### ACTIVITY
Please count the lines in the data below that hold the word "Windows", and give only the number.

### DATA SUPPLIED
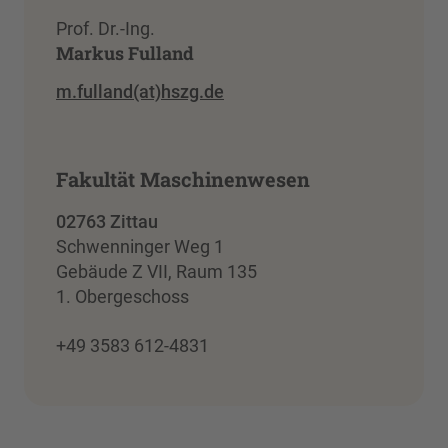
Prof. Dr.-Ing.
Markus Fulland
m.fulland(at)hszg.de
Fakultät Maschinenwesen
02763 Zittau
Schwenninger Weg 1
Gebäude Z VII, Raum 135
1. Obergeschoss
+49 3583 612-4831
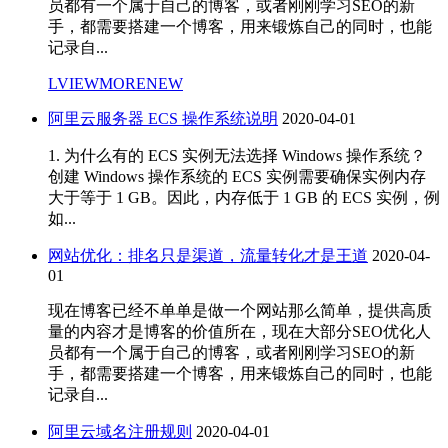
员都有一个属于自己的博客，或者刚刚学习SEO的新
手，都需要搭建一个博客，用来锻炼自己的同时，也能
记录自...
LVIEWMORENEW
阿里云服务器 ECS 操作系统说明
2020-04-01
1. 为什么有的 ECS 实例无法选择 Windows 操作系统？
创建 Windows 操作系统的 ECS 实例需要确保实例内存
大于等于 1 GB。因此，内存低于 1 GB 的 ECS 实例，例
如...
网站优化：排名只是渠道，流量转化才是王道
2020-04-
01
现在博客已经不单单是做一个网站那么简单，提供高质
量的内容才是博客的价值所在，现在大部分SEO优化人
员都有一个属于自己的博客，或者刚刚学习SEO的新
手，都需要搭建一个博客，用来锻炼自己的同时，也能
记录自...
阿里云域名注册规则
2020-04-01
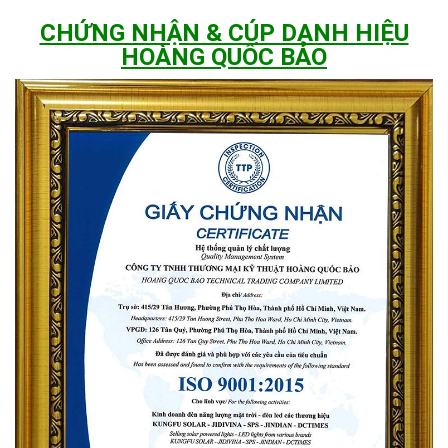
CHỨNG NHẬN & CÚP DANH HIỆU
HOÀNG QUỐC BẢO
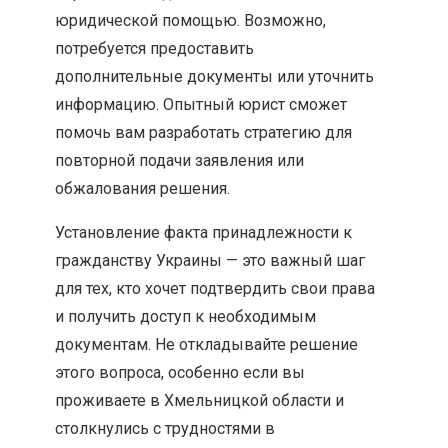
юридической помощью. Возможно,
потребуется предоставить
дополнительные документы или уточнить
информацию. Опытный юрист сможет
помочь вам разработать стратегию для
повторной подачи заявления или
обжалования решения.
Установление факта принадлежности к
гражданству Украины — это важный шаг
для тех, кто хочет подтвердить свои права
и получить доступ к необходимым
документам. Не откладывайте решение
этого вопроса, особенно если вы
проживаете в Хмельницкой области и
столкнулись с трудностями в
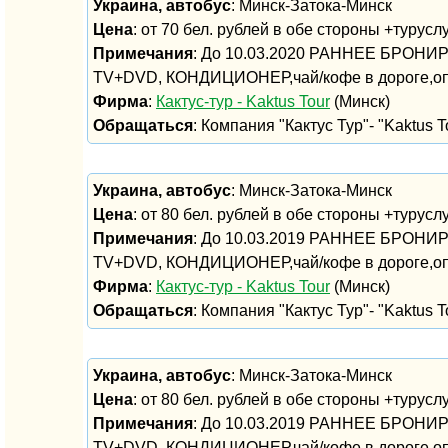
Украина, автобус
: Минск-Затока-Минск
Цена
: от 70 бел. рублей в обе стороны +турусл
Примечания
: До 10.03.2020 РАННЕЕ БРОНИРО
TV+DVD, КОНДИЦИОНЕР,чай/кофе в дороге,оп
Фирма
:
Кактус-тур - Kaktus Tour
(Минск)
Обращаться
: Компания "Кактус Тур"- "Kaktus To
Украина, автобус
: Минск-Затока-Минск
Цена
: от 80 бел. рублей в обе стороны +турусл
Примечания
: До 10.03.2019 РАННЕЕ БРОНИРО
TV+DVD, КОНДИЦИОНЕР,чай/кофе в дороге,оп
Фирма
:
Кактус-тур - Kaktus Tour
(Минск)
Обращаться
: Компания "Кактус Тур"- "Kaktus To
Украина, автобус
: Минск-Затока-Минск
Цена
: от 80 бел. рублей в обе стороны +турусл
Примечания
: До 10.03.2019 РАННЕЕ БРОНИРО
TV+DVD, КОНДИЦИОНЕР,чай/кофе в дороге,оп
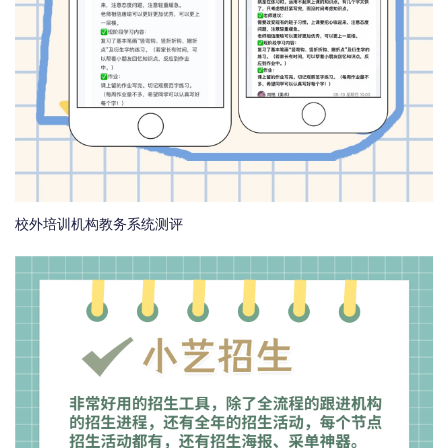
校外培训机构教务系统测评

### TASK ANSWER
2